----- SUPPLIED MATERIAL -----

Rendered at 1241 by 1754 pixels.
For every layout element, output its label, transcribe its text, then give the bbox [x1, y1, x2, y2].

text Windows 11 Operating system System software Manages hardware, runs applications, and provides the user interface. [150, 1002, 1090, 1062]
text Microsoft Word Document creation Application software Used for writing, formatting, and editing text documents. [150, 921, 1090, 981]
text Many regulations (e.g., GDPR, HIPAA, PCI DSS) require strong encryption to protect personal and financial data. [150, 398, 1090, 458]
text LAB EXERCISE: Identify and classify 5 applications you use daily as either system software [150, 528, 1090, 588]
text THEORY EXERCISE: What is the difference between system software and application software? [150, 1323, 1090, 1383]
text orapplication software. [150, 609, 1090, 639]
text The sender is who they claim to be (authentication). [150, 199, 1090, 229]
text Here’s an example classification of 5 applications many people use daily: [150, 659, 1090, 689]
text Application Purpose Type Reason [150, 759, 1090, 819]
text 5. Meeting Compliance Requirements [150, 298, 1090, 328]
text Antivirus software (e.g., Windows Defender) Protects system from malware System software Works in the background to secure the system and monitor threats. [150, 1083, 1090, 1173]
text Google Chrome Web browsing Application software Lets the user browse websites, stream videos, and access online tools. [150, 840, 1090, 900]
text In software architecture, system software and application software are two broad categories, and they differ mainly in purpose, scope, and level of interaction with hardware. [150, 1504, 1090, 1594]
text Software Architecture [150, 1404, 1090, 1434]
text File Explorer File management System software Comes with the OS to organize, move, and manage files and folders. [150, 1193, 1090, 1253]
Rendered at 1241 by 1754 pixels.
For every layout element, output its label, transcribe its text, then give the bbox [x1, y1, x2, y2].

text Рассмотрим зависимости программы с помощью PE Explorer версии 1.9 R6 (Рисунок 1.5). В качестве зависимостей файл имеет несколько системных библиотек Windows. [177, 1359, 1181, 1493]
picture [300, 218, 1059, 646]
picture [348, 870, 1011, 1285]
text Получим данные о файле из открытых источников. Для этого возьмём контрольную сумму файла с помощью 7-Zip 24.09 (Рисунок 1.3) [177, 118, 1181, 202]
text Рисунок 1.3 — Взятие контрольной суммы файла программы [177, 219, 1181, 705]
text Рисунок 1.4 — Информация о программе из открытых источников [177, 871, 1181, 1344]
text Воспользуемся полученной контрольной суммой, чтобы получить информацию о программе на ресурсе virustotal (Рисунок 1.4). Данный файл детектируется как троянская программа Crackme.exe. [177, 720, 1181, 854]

-----

▸ **TO DO**
The reply should restate the records above in full, character for character.

▸ **RESPONSE BOX**
Rendered at 1241 by 1754 pixels.
For every layout element, output its label, transcribe its text, then give the bbox [x1, y1, x2, y2].

text Windows 11 Operating system System software Manages hardware, runs applications, and provides the user interface. [150, 1002, 1090, 1062]
text Microsoft Word Document creation Application software Used for writing, formatting, and editing text documents. [150, 921, 1090, 981]
text Many regulations (e.g., GDPR, HIPAA, PCI DSS) require strong encryption to protect personal and financial data. [150, 398, 1090, 458]
text LAB EXERCISE: Identify and classify 5 applications you use daily as either system software [150, 528, 1090, 588]
text THEORY EXERCISE: What is the difference between system software and application software? [150, 1323, 1090, 1383]
text orapplication software. [150, 609, 1090, 639]
text The sender is who they claim to be (authentication). [150, 199, 1090, 229]
text Here’s an example classification of 5 applications many people use daily: [150, 659, 1090, 689]
text Application Purpose Type Reason [150, 759, 1090, 819]
text 5. Meeting Compliance Requirements [150, 298, 1090, 328]
text Antivirus software (e.g., Windows Defender) Protects system from malware System software Works in the background to secure the system and monitor threats. [150, 1083, 1090, 1173]
text Google Chrome Web browsing Application software Lets the user browse websites, stream videos, and access online tools. [150, 840, 1090, 900]
text In software architecture, system software and application software are two broad categories, and they differ mainly in purpose, scope, and level of interaction with hardware. [150, 1504, 1090, 1594]
text Software Architecture [150, 1404, 1090, 1434]
text File Explorer File management System software Comes with the OS to organize, move, and manage files and folders. [150, 1193, 1090, 1253]
Rendered at 1241 by 1754 pixels.
For every layout element, output its label, transcribe its text, then give the bbox [x1, y1, x2, y2].

text Рассмотрим зависимости программы с помощью PE Explorer версии 1.9 R6 (Рисунок 1.5). В качестве зависимостей файл имеет несколько системных библиотек Windows. [177, 1359, 1181, 1493]
picture [300, 218, 1059, 646]
picture [348, 870, 1011, 1285]
text Получим данные о файле из открытых источников. Для этого возьмём контрольную сумму файла с помощью 7-Zip 24.09 (Рисунок 1.3) [177, 118, 1181, 202]
text Рисунок 1.3 — Взятие контрольной суммы файла программы [177, 219, 1181, 705]
text Рисунок 1.4 — Информация о программе из открытых источников [177, 871, 1181, 1344]
text Воспользуемся полученной контрольной суммой, чтобы получить информацию о программе на ресурсе virustotal (Рисунок 1.4). Данный файл детектируется как троянская программа Crackme.exe. [177, 720, 1181, 854]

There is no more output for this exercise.